Le Népal compte plus de 28  millions d’habitants, dont 40 % d’enfants. Près de 30 % de la population vit sous le seuil de pauvreté. Des zones reculées, des difficultés d’accès aux soins de santé et un retard de développement forment le terreau idéal de la tuberculose et de la lèpre.

Notre impact en 2021

Népal

Depuis
2017

Représentant
Dr Sushil Koirala

Fonds
350.000 € vont à ce programme

Maladies prises en charge

Population couverte

Lèpre
4 743 947

Tuberculose
1 949 325

Malades détectés durant l’année

Lèpre
167

Tuberculose
785

Tuberculose multirésistante
71

Patients ayant bénéficié d’un soutien socio-économique

Lèpre
4 801

Tuberculose
71

  • Ministère de la Santé publique, Département d’aide sociale 2 ONG locales : Partnership for New Life (Butwal) and TB-Nepal (Nepalgunj) et
    3 hôpitaux locaux (Dadeldura, Midpoint et Dhangadhi)
  • Programmes nationaux de lutte contre la tuberculose (NTCC) et la lèpre (NLCP)

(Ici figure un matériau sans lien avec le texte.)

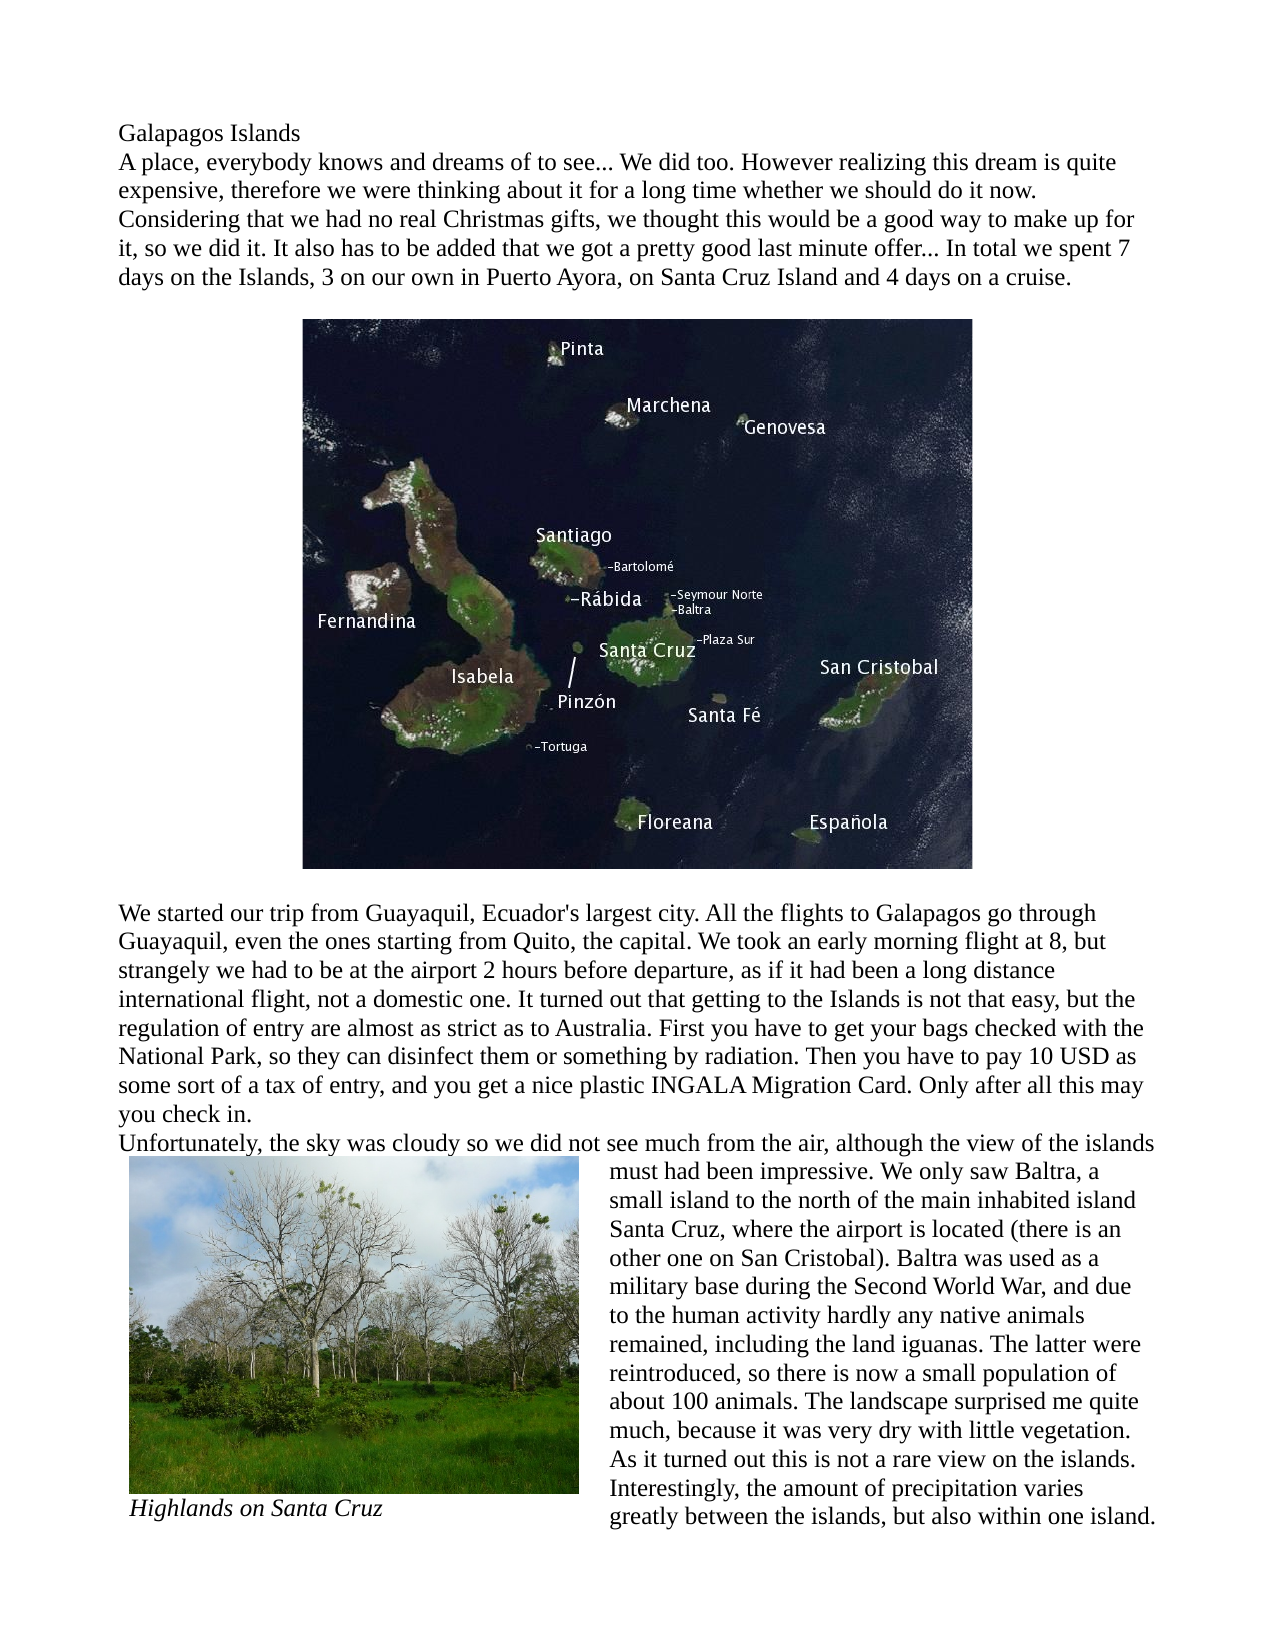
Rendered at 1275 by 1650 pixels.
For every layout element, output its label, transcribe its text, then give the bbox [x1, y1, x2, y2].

text Galapagos Islands [118, 118, 1157, 147]
text Unfortunately, the sky was cloudy so we did not see much from the air, although the view of the islands must had been impressive. We only saw Baltra, a small island to the north of the main inhabited island Santa Cruz, where the airport is located (there is an other one on San Cristobal). Baltra was used as a military base during the Second World War, and due to the human activity hardly any native animals remained, including the land iguanas. The latter were reintroduced, so there is now a small population of about 100 animals. The landscape surprised me quite much, because it was very dry with little vegetation. As it turned out this is not a rare view on the islands. Interestingly, the amount of precipitation varies greatly between the islands, but also within one island. [118, 1128, 1157, 1530]
picture [302, 319, 973, 869]
text Highlands on Santa Cruz [129, 1494, 579, 1522]
text A place, everybody knows and dreams of to see... We did too. However realizing this dream is quite expensive, therefore we were thinking about it for a long time whether we should do it now. Considering that we had no real Christmas gifts, we thought this would be a good way to make up for it, so we did it. It also has to be added that we got a pretty good last minute offer... In total we spent 7 days on the Islands, 3 on our own in Puerto Ayora, on Santa Cruz Island and 4 days on a cruise. [118, 147, 1157, 291]
text We started our trip from Guayaquil, Ecuador's largest city. All the flights to Galapagos go through Guayaquil, even the ones starting from Quito, the capital. We took an early morning flight at 8, but strangely we had to be at the airport 2 hours before departure, as if it had been a long distance international flight, not a domestic one. It turned out that getting to the Islands is not that easy, but the regulation of entry are almost as strict as to Australia. First you have to get your bags checked with the National Park, so they can disinfect them or something by radiation. Then you have to pay 10 USD as some sort of a tax of entry, and you get a nice plastic INGALA Migration Card. Only after all this may you check in. [118, 898, 1157, 1128]
picture [129, 1156, 579, 1494]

« Ces dernières années, la prévalence de la lèpre au Népal a augmenté de 0,72 par 10 000 habitants à 0,92. Nous devons renforcer notre aide. »

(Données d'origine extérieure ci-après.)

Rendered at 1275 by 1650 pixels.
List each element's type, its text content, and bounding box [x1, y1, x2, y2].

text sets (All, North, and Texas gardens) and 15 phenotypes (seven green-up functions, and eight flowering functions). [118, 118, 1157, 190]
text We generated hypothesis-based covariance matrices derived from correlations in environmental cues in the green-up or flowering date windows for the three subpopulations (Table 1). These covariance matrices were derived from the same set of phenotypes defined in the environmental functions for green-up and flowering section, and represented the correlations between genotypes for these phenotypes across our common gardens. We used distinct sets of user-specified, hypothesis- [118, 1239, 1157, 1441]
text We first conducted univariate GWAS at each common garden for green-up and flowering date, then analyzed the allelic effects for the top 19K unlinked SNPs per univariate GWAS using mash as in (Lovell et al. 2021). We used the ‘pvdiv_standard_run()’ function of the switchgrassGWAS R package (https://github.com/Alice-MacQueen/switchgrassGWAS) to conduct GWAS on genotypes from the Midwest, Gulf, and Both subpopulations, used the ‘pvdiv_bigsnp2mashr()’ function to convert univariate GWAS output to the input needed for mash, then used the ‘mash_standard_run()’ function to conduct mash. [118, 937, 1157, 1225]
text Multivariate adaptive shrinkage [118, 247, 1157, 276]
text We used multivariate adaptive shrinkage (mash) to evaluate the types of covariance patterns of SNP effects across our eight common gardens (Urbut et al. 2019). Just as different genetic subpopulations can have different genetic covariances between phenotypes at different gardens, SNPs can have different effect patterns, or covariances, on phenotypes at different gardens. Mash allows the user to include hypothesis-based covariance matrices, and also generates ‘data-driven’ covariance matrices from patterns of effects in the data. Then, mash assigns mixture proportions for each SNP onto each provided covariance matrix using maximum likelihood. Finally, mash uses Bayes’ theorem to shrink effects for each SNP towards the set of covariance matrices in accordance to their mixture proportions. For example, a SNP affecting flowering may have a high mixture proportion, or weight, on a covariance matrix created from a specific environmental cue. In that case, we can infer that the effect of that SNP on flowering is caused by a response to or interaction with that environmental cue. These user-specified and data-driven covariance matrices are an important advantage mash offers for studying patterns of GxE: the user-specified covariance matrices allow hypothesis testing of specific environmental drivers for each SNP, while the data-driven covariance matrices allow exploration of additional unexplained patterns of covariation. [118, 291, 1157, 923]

S’armer de bonne humeur contre la tuberculose

Au Népal, Dirgha et Saraswuti connaissent bien la tuberculose multirésistante, qu’ils ont contractée tous les deux. Un parcours supportable grâce au soutien qu’ils s’apportent mutuellement.

MDR-TB, diabète et hernie

Il y a un an et demi, Dirgha a perdu son travail à l’auto-école après avoir été diagnostiqué de la tuberculose multirésistante. Diabétique, il avait 3 fois plus de risques de contracter la tuberculose. Maintenant, il rêve de travailler à nouveau. Il envisage de créer une agence de chauffeurs, mais il n’est pas encore prêt : il doit se faire opérer d’une hernie.

Impact sur leur relation

Saraswuti, 22 ans, ne travaille pas pour le moment. Elle aussi a été dépistée de la tuberculose multirésistante. Son mari en est guéri ; c’est maintenant à son tour ! Elle suit le traitement de 9 mois contre la tuberculose multirésistante. Même si la tuberculose n’a pas quitté le couple, elle n’a que peu d’impact sur leur relation. Dirgha raconte : « Tant que ma femme n’est pas totalement guérie, nous dormons dans des lits séparés par précaution. En revanche, rien d’autre n’a changé. »

Un avenir meilleur

Le couple garde espoir, la tête tournée vers l’avenir. « Quand je serai guérie, nous allons d’office planifier quelques petits voyages. Nous avons en tête de beaux endroits dans notre pays. Katmandou, la capitale du Népal, est sur notre liste. », explique Saraswuti avec beaucoup d’entrain. C’est Dirgha qui fait en sorte de garder la bonne humeur au sein du foyer. « Si je trouve ses blagues drôles ? Oui, même si c’est peut-être un effet secondaire de mon traitement ! », plaisante Saraswuti.